Hengelbrock interpreta questo movimento senza l’estenuazione di altri direttori, a cominciare dalla frase iniziale di sedici battute in pianissimo, che è quasi un recitativo ma da cui egli spreme tutta la cantabilità, chiedendo un suono morbido e vellutato all’ottima sezione delle viole. Questo movimento ha un andamento libero e asimmetrico, basato sulla continua variazione di due temi, di cui il secondo può essere a sua volta considerato una variazione del primo. Gli schemi formali tradizionali si dissolvono, ma Hengelbrock argina questo libero “flusso di coscienza”, sottolineando le clymax in fortissimo che ne interrompono a più riprese il tono ingannevolmente estatico, sereno e dolce, nel cui fondo si avverte però una totale assenza di speranza. L’ultima di queste clymax è un’improvvisa serie di accordi terribilmente dissonanti, che ancora oggi suonano molto audaci e che allora dovevano apparire un attacco di follia : raramente li abbiamo sentiti così stridenti, laceranti, apocalittici. Dopo, nulla può essere più come prima, i frammenti dei temi ritornano come disseccati e tutto lentamente si disgrega. Bellissima interpretazione, drammatica e intensa, con sonorità più robuste del consueto, senza concedere troppo alla consunzione dell’estrema meditazione e alla spossatezza dell’ultimo respiro.

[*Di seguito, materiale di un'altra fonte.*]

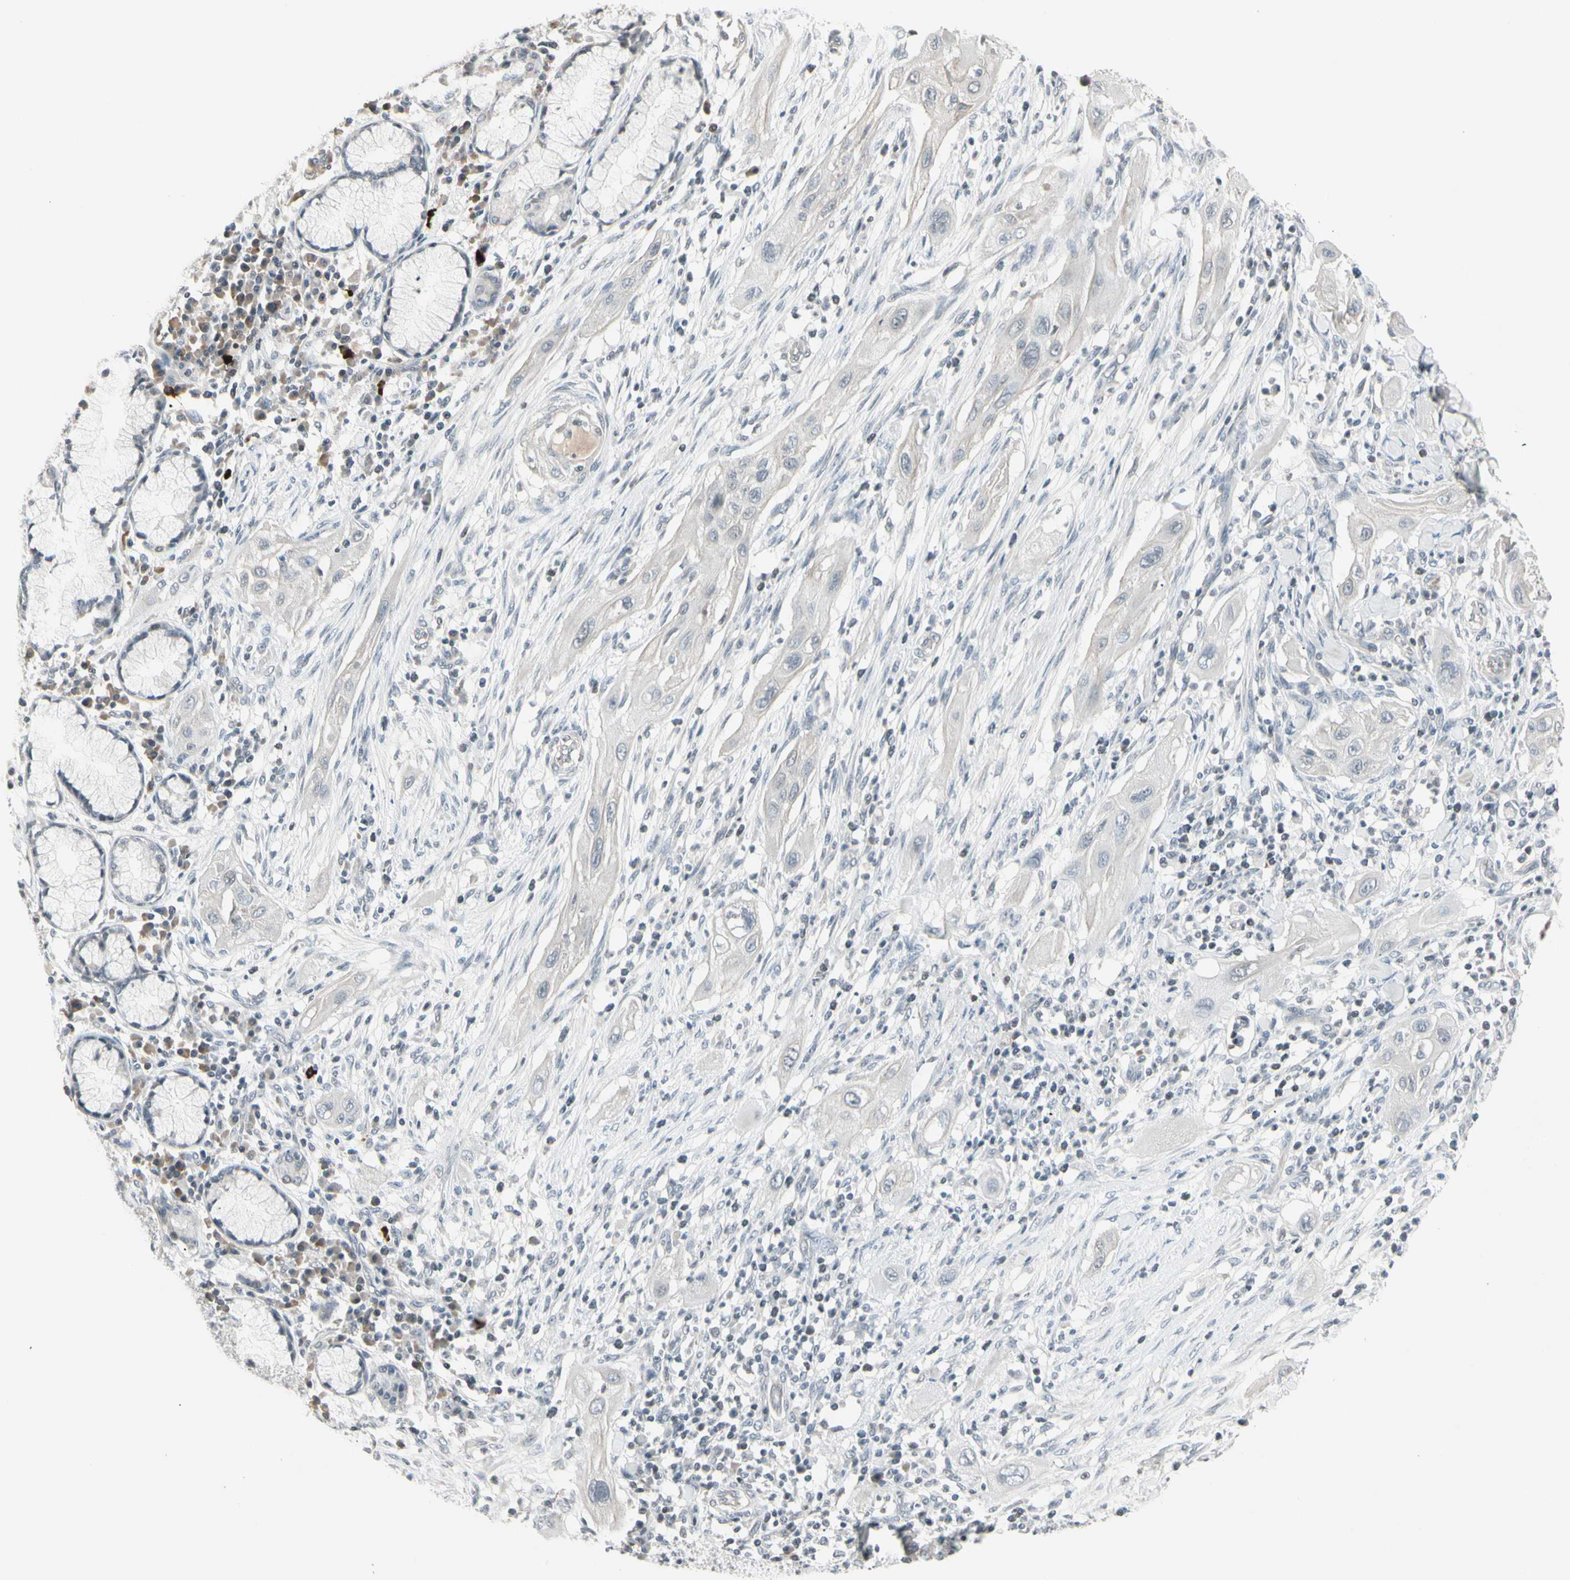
{"staining": {"intensity": "negative", "quantity": "none", "location": "none"}, "tissue": "lung cancer", "cell_type": "Tumor cells", "image_type": "cancer", "snomed": [{"axis": "morphology", "description": "Squamous cell carcinoma, NOS"}, {"axis": "topography", "description": "Lung"}], "caption": "Lung cancer (squamous cell carcinoma) was stained to show a protein in brown. There is no significant staining in tumor cells.", "gene": "DMPK", "patient": {"sex": "female", "age": 47}}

Nei Kindertotenlieder Hengelbrock segue con sollecita attenzione ma con discrezione Matthias Goerne, che di questi cinque Lieder su versi di Rückert dà un’interpretazione molto raccolta e intima, cantando quasi sempre pianissimo, come se non fosse sotto i riflettori in una sala da più di duemila posti ma in una stanza raccolta e in penombra, con un pianoforte accanto a sé. Questa mezzavoce è poco più di un soffio ma giunge perfettamente all’ascoltatore : Goerne è miracoloso, ma anche l’acustica della sala lo aiuta. Si mantiene sempre sul pianissimo, tranne nei pochi momenti in cui Mahler indica esplicitamente forte, evitando così che i versi del poeta romantico assumano una sia pur minima sfumatura sentimentale o melodrammatica e dando loro il tono di intensa e tragica meditazione che Mahler voleva.
Terzo brano in programma era l’Eroica di Beethoven. Gli inizi di Hengelbrock come barocchista si avvertono nei tempi veloci, nel fraseggio nervoso e nel suono asciutto, che sottolineano come lo stile esecutivo dell’epoca fosse messo a dura prova dalle richieste di Beethoven, che andavano al di là di tutto quello che si era scritto per l’orchestra fino ad allora. L’Allegro con brio iniziale è preso a un tempo molto rapido e sembra veramente di vedere “il lampo de’ manipoli/ e l’onda dei cavalli” evocati da Alessandro Manzoni nella sua ode dedicata a Napoleone, se è consentito fare ancora riferimento alla dedica – poi cancellata – dell’Eroica a Bonaparte, la cui importanza è stata probabilmente sopravvalutata. Questa concitazione si addice a un uomo di guerra, ma non rende pienamente giustizia al “grand’uomo” cui si riferisce la dedica definitiva di questa Sinfonia, che non è un vincitore sui campi di battaglia, ma un eroe prometeico, che sacrifica sé stesso per il bene dell’umanità.
Coerentemente con quest’impostazione iniziale, Hengelbrock fa della Marcia funebre una vera marcia militare per le esequie di un generale morto in guerra, rigida, senza spazio per sentimenti di dolore e di compassione. La parte centrale in maggiore è solenne e fredda come un monumento in marmo e bronzo eretto ad un condottiero. Non c’è spazio per il lamento dell’intera umanità né l’idealizzazione dell’eroe che si è sacrificato per difendere i nobili ideali – libertà, uguaglianza, fraternità – che stanno aprendo all’uomo una nuova epoca. Lo Scherzo, preso anch’esso ad un tempo piuttosto rapido, è collegato senza interruzione al finale, il cui tema viene presentato da Hengelbrock in modo scherzoso, perfino sbarazzino, ma nel corso delle variazioni viene portato fino a momenti drammatici, che raggiungono poderosi fortissimo, attenuando così lo iato tra la prima parte dell’Eroica, molto innovativa, e la seconda, più tradizionale.
Gli applausi sono molto calorosi, ma non possono essere definiti entusiastici. È piuttosto sorprendente che si siano tentativi di applauso dopo il terzo dei cinque Lieder di Mahler e dopo il primo movimento di Beethoven, da parte di spettatori non abituati a frequentare i concerti. Evidentemente l’apertura della Elbphilharomie sta richiamando un pubblico nuovo : buon segno.